== THE PROBLEM ==
Here are some entries. Repeat all of them exactly.

== STUDY MATERIAL ==
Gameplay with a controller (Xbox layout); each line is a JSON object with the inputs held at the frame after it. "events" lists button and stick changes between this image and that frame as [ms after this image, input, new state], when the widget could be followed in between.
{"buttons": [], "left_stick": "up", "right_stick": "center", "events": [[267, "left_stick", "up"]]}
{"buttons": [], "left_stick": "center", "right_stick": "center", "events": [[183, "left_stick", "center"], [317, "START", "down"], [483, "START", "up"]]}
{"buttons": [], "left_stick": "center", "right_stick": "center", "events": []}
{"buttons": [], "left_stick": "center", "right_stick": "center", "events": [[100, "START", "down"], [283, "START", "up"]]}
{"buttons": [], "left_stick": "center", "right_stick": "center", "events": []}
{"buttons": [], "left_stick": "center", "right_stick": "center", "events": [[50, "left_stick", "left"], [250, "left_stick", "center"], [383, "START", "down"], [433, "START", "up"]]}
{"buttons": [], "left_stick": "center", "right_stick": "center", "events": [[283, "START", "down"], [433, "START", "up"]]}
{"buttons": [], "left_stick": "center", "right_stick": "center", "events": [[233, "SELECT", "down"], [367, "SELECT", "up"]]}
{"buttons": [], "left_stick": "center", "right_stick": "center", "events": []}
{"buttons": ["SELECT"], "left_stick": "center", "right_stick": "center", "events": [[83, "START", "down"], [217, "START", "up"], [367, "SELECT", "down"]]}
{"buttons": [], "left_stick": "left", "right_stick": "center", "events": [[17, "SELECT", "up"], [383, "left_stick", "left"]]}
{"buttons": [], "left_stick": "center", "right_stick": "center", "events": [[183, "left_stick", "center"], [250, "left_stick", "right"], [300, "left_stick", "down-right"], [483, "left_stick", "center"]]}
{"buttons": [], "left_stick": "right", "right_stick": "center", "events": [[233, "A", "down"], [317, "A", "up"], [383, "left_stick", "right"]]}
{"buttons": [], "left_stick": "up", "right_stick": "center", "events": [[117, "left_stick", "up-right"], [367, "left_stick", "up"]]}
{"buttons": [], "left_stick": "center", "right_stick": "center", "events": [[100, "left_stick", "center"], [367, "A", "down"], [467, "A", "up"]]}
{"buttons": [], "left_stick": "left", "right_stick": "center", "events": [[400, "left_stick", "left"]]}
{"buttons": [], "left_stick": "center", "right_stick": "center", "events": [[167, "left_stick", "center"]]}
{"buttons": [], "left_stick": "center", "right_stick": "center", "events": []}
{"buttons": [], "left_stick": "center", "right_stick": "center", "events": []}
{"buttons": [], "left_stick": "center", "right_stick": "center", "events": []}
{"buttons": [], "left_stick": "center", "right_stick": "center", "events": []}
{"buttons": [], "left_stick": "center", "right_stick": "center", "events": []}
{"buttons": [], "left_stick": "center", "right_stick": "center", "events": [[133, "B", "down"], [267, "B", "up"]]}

== RESPONSE TO THIS EXERCISE ==
Gameplay with a controller (Xbox layout); each line is a JSON object with the inputs held at the frame after it. "events" lists button and stick changes between this image and that frame as [ms after this image, input, new state], when the widget could be followed in between.
{"buttons": [], "left_stick": "up", "right_stick": "center", "events": [[267, "left_stick", "up"]]}
{"buttons": [], "left_stick": "center", "right_stick": "center", "events": [[183, "left_stick", "center"], [317, "START", "down"], [483, "START", "up"]]}
{"buttons": [], "left_stick": "center", "right_stick": "center", "events": []}
{"buttons": [], "left_stick": "center", "right_stick": "center", "events": [[100, "START", "down"], [283, "START", "up"]]}
{"buttons": [], "left_stick": "center", "right_stick": "center", "events": []}
{"buttons": [], "left_stick": "center", "right_stick": "center", "events": [[50, "left_stick", "left"], [250, "left_stick", "center"], [383, "START", "down"], [433, "START", "up"]]}
{"buttons": [], "left_stick": "center", "right_stick": "center", "events": [[283, "START", "down"], [433, "START", "up"]]}
{"buttons": [], "left_stick": "center", "right_stick": "center", "events": [[233, "SELECT", "down"], [367, "SELECT", "up"]]}
{"buttons": [], "left_stick": "center", "right_stick": "center", "events": []}
{"buttons": ["SELECT"], "left_stick": "center", "right_stick": "center", "events": [[83, "START", "down"], [217, "START", "up"], [367, "SELECT", "down"]]}
{"buttons": [], "left_stick": "left", "right_stick": "center", "events": [[17, "SELECT", "up"], [383, "left_stick", "left"]]}
{"buttons": [], "left_stick": "center", "right_stick": "center", "events": [[183, "left_stick", "center"], [250, "left_stick", "right"], [300, "left_stick", "down-right"], [483, "left_stick", "center"]]}
{"buttons": [], "left_stick": "right", "right_stick": "center", "events": [[233, "A", "down"], [317, "A", "up"], [383, "left_stick", "right"]]}
{"buttons": [], "left_stick": "up", "right_stick": "center", "events": [[117, "left_stick", "up-right"], [367, "left_stick", "up"]]}
{"buttons": [], "left_stick": "center", "right_stick": "center", "events": [[100, "left_stick", "center"], [367, "A", "down"], [467, "A", "up"]]}
{"buttons": [], "left_stick": "left", "right_stick": "center", "events": [[400, "left_stick", "left"]]}
{"buttons": [], "left_stick": "center", "right_stick": "center", "events": [[167, "left_stick", "center"]]}
{"buttons": [], "left_stick": "center", "right_stick": "center", "events": []}
{"buttons": [], "left_stick": "center", "right_stick": "center", "events": []}
{"buttons": [], "left_stick": "center", "right_stick": "center", "events": []}
{"buttons": [], "left_stick": "center", "right_stick": "center", "events": []}
{"buttons": [], "left_stick": "center", "right_stick": "center", "events": []}
{"buttons": [], "left_stick": "center", "right_stick": "center", "events": [[133, "B", "down"], [267, "B", "up"]]}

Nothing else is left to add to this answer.